Normally, what I do before a job starts is that I go through the script and I choose songs that I think will help. It’s a moveable feast, and it always changes, but I get a general idea. For this film, there’s a band called Health from LA. I’ve been listening to a lot of that kind of thing. It’s like a wall of noise, an angry, violent wall of noise, and it helps me get worked up. Or I’ll find other things. For example, in the last film I did, which was a monster movie called Grabbers, for the first few scenes – which were quite desolate, because I was playing a bit of a lost soul – I was using Bon Iver. But I’ve been using Health for this one; quite violent beats. Apart from music, I do a lot of running on the spot, like a maniac. I get some very funny looks on the street! All that kind of thing. Running up and down the stairs, anything to get my blood pumping. It’s a good way to go into the scene.

 

Do you have any empathy for Frank?

I do. But I never like to judge the character. I just have to leave my feelings of pity, or fear, about a character – whatever I feel towards the character, I try to leave to one side. It’s good to have them, but it doesn’t help me. I can’t act those things. I just to play the character as truthfully as I can. But … (Pauses) How do I feel about Frank? I feel like he’s very tragic and I feel very sorry for him. A lot of what he does is reprehensible, but I understand it. I don’t want to just create a psycho who’s just losing the plot. I’m trying to portray him as a man who’s stuck in a real, real rut, who’s just lashing out. Because, as you do, he’s lashing out at the people closest to him, I think. He’s got so much rage and such desperation to get out of the situation he’s in. I don’t know about the original film – because, as I said, I haven’t seen it – but as for my Frank, I feel like he’s a man that’s elsewhere. He’s somewhere else. He’s not always there. In his eyes, he’s not present. He was a dreamer once upon a time, but he’s got stuck in something he didn’t want to get stuck in, and he’s at an age where he’s started thinking, “I’ve got to stop this, otherwise this will be my life.”

 

Is it easy to switch off from being him?

No. I get home and I feel kind of wired and full of this helpless, frustrated rage! (Laughs) I want to beat things up, so I just go home and hit pillows with golf clubs for about an hour, and then I’m wrecked. 

 

The original Pusher was the start of a trilogy. Do you see this story continuing?

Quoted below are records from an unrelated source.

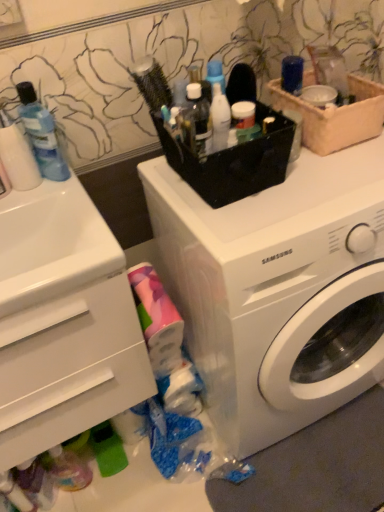
What is the approximate height of white glossy sink at left?

4.38 inches.

Where is `beige woven basket at upper right`? beige woven basket at upper right is located at coordinates (336, 116).

You are a GUI agent. You are given a task and a screenshot of the screen. Output one action in this format:
    pyautogui.click(x=<x>, y=<y>)
    Task: Click on the blue matte bottle at upper left
    The height and width of the screenshot is (512, 384).
    Given the screenshot: What is the action you would take?
    pyautogui.click(x=41, y=134)

Describe the element at coordinates (69, 368) in the screenshot. I see `white plastic drawer at lower left` at that location.

Where is `translucent plastic bottle at center, the 1th toiletry in the right-to-left sequence`? This screenshot has height=512, width=384. translucent plastic bottle at center, the 1th toiletry in the right-to-left sequence is located at coordinates (220, 118).

How different are the orientations of white glossy sink at left and translucent plastic bottle at center, the 1th toiletry in the right-to-left sequence, in degrees?

The angular difference between white glossy sink at left and translucent plastic bottle at center, the 1th toiletry in the right-to-left sequence, is 1.5 degrees.

From the image's perspective, relative to translucent plastic bottle at center, the 1th toiletry in the right-to-left sequence, is white glossy sink at left above or below?

white glossy sink at left is below translucent plastic bottle at center, the 1th toiletry in the right-to-left sequence.

Which is behind, point (37, 194) or point (220, 148)?

Point (37, 194)

Can you confirm if white plastic drawer at lower left is smaller than white glossy sink at left?

Incorrect, white plastic drawer at lower left is not smaller in size than white glossy sink at left.

In the scene shown: Between white plastic drawer at lower left and white glossy sink at left, which one has larger width?

Wider between the two is white plastic drawer at lower left.

Considering the points (67, 304) and (45, 293), which point is in front, point (67, 304) or point (45, 293)?

Point (45, 293)

Which of these two, white plastic washing machine at center or beige woven basket at upper right, is bigger?

white plastic washing machine at center is bigger.

From a real-world perspective, is white plastic washing machine at center on top of beige woven basket at upper right?

No, from a real-world perspective, white plastic washing machine at center is not above beige woven basket at upper right.

Between white plastic washing machine at center and beige woven basket at upper right, which one appears on the right side from the viewer's perspective?

From the viewer's perspective, beige woven basket at upper right appears more on the right side.

How many degrees apart are the facing directions of beige woven basket at upper right and translucent plastic bottle at center, which is counted as the second toiletry, starting from the left?

0.00278 degrees separate the facing orientations of beige woven basket at upper right and translucent plastic bottle at center, which is counted as the second toiletry, starting from the left.

Does point (341, 109) come closer to viewer compared to point (214, 139)?

That is False.

From the image's perspective, is beige woven basket at upper right on top of translucent plastic bottle at center, which is counted as the second toiletry, starting from the left?

Yes, from the image's perspective, beige woven basket at upper right is on top of translucent plastic bottle at center, which is counted as the second toiletry, starting from the left.

From a real-world perspective, between translucent plastic bottle at center, the 1th toiletry in the right-to-left sequence, and translucent plastic bottles at center, which ranks as the first toiletry in left-to-right order, who is vertically higher?

translucent plastic bottles at center, which ranks as the first toiletry in left-to-right order, from a real-world perspective.

Relative to translucent plastic bottles at center, positioned as the 2th toiletry in right-to-left order, is translucent plastic bottle at center, which is counted as the second toiletry, starting from the left, in front or behind?

In the image, translucent plastic bottle at center, which is counted as the second toiletry, starting from the left, appears behind translucent plastic bottles at center, positioned as the 2th toiletry in right-to-left order.

In the image, there is a translucent plastic bottles at center, positioned as the 2th toiletry in right-to-left order. Identify the location of toiletry below it (from a real-world perspective). The image size is (384, 512). (220, 118).

Can you confirm if translucent plastic bottle at center, the 1th toiletry in the right-to-left sequence, is shorter than translucent plastic bottles at center, positioned as the 2th toiletry in right-to-left order?

Yes.

Looking at this image, considering the sizes of objects blue matte bottle at upper left and translucent plastic bottles at center, positioned as the 2th toiletry in right-to-left order, in the image provided, who is shorter, blue matte bottle at upper left or translucent plastic bottles at center, positioned as the 2th toiletry in right-to-left order,?

Standing shorter between the two is translucent plastic bottles at center, positioned as the 2th toiletry in right-to-left order.

Considering the relative positions of blue matte bottle at upper left and translucent plastic bottles at center, which ranks as the first toiletry in left-to-right order, in the image provided, is blue matte bottle at upper left to the left or to the right of translucent plastic bottles at center, which ranks as the first toiletry in left-to-right order,?

Clearly, blue matte bottle at upper left is on the left of translucent plastic bottles at center, which ranks as the first toiletry in left-to-right order, in the image.

Is blue matte bottle at upper left looking in the opposite direction of translucent plastic bottles at center, positioned as the 2th toiletry in right-to-left order?

blue matte bottle at upper left does not have its back to translucent plastic bottles at center, positioned as the 2th toiletry in right-to-left order.

Is white plastic washing machine at center looking in the opposite direction of white plastic drawer at lower left?

No, white plastic drawer at lower left is not at the back of white plastic washing machine at center.

Does white plastic washing machine at center have a lesser height compared to white plastic drawer at lower left?

No, white plastic washing machine at center is not shorter than white plastic drawer at lower left.

In the image, there is a white plastic washing machine at center. In order to click on drawer below it (from the image's perspective) in this screenshot , I will do `click(69, 368)`.

From the image's perspective, does white plastic washing machine at center appear lower than white plastic drawer at lower left?

Actually, white plastic washing machine at center appears above white plastic drawer at lower left in the image.

In order to click on sink in front of the translucent plastic bottle at center, the 1th toiletry in the right-to-left sequence in this screenshot , I will do click(x=52, y=244).

In the image, there is a white glossy sink at left. Where is `drawer below it (from the image's perspective)`? drawer below it (from the image's perspective) is located at coordinates (69, 368).

Looking at the image, which one is located closer to white plastic drawer at lower left, translucent plastic bottles at center, which ranks as the first toiletry in left-to-right order, or white glossy sink at left?

Based on the image, white glossy sink at left appears to be nearer to white plastic drawer at lower left.

Looking at the image, which one is located closer to beige woven basket at upper right, white plastic drawer at lower left or blue matte bottle at upper left?

blue matte bottle at upper left is closer to beige woven basket at upper right.

Estimate the real-world distances between objects in this image. Which object is further from white plastic washing machine at center, translucent plastic bottles at center, which ranks as the first toiletry in left-to-right order, or beige woven basket at upper right?

Among the two, translucent plastic bottles at center, which ranks as the first toiletry in left-to-right order, is located further to white plastic washing machine at center.

Considering their positions, is white plastic washing machine at center positioned further to white glossy sink at left than blue matte bottle at upper left?

white plastic washing machine at center.

Which object lies nearer to the anchor point white plastic drawer at lower left, translucent plastic bottles at center, which ranks as the first toiletry in left-to-right order, or translucent plastic bottle at center, which is counted as the second toiletry, starting from the left?

Among the two, translucent plastic bottles at center, which ranks as the first toiletry in left-to-right order, is located nearer to white plastic drawer at lower left.

Estimate the real-world distances between objects in this image. Which object is further from translucent plastic bottle at center, the 1th toiletry in the right-to-left sequence, blue matte bottle at upper left or white plastic drawer at lower left?

white plastic drawer at lower left.

When comparing their distances from beige woven basket at upper right, does white glossy sink at left or white plastic washing machine at center seem closer?

Among the two, white plastic washing machine at center is located nearer to beige woven basket at upper right.

Considering their positions, is translucent plastic bottles at center, which ranks as the first toiletry in left-to-right order, positioned further to translucent plastic bottle at center, which is counted as the second toiletry, starting from the left, than blue matte bottle at upper left?

The object further to translucent plastic bottle at center, which is counted as the second toiletry, starting from the left, is blue matte bottle at upper left.

The image size is (384, 512). In order to click on sink between white plastic drawer at lower left and beige woven basket at upper right in the horizontal direction in this screenshot , I will do `click(52, 244)`.

The width and height of the screenshot is (384, 512). Find the location of `washing machine situated between blue matte bottle at upper left and beige woven basket at upper right from left to right`. washing machine situated between blue matte bottle at upper left and beige woven basket at upper right from left to right is located at coordinates (279, 291).

Where is `sink situated between blue matte bottle at upper left and translucent plastic bottle at center, which is counted as the second toiletry, starting from the left, from left to right`? sink situated between blue matte bottle at upper left and translucent plastic bottle at center, which is counted as the second toiletry, starting from the left, from left to right is located at coordinates (52, 244).

This screenshot has width=384, height=512. Find the location of `toiletry between translucent plastic bottles at center, positioned as the 2th toiletry in right-to-left order, and beige woven basket at upper right, in the horizontal direction`. toiletry between translucent plastic bottles at center, positioned as the 2th toiletry in right-to-left order, and beige woven basket at upper right, in the horizontal direction is located at coordinates (220, 118).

I’m sure it could, I guess. There’s quite an ambiguous ending for Frank. It’s not quite crystal clear what’s going to happen to him, although it’s pretty obvious.

 

You’ve also made a lot of comedies. Is it important for you, as an actor, to mix things up?

Yes, very much. I’ve never wanted to get stuck doing one thing, which is why I left ‘Coupling’ when I did, because I just didn’t want to be a TV sitcom actor. It was a great experience, it launched me, and I’m very, very grateful for it, but I never just wanted to be that. There was so much I wanted to achieve and do. And there’s so much I might still do.

 

So which do you prefer: comedy or drama?

Well, comedy is generally easier. It’s not easier to do, it’s much harder, but it doesn’t churn you up in the same way that something like Pusher does. (Laughs) You don’t get churned up about knob gags!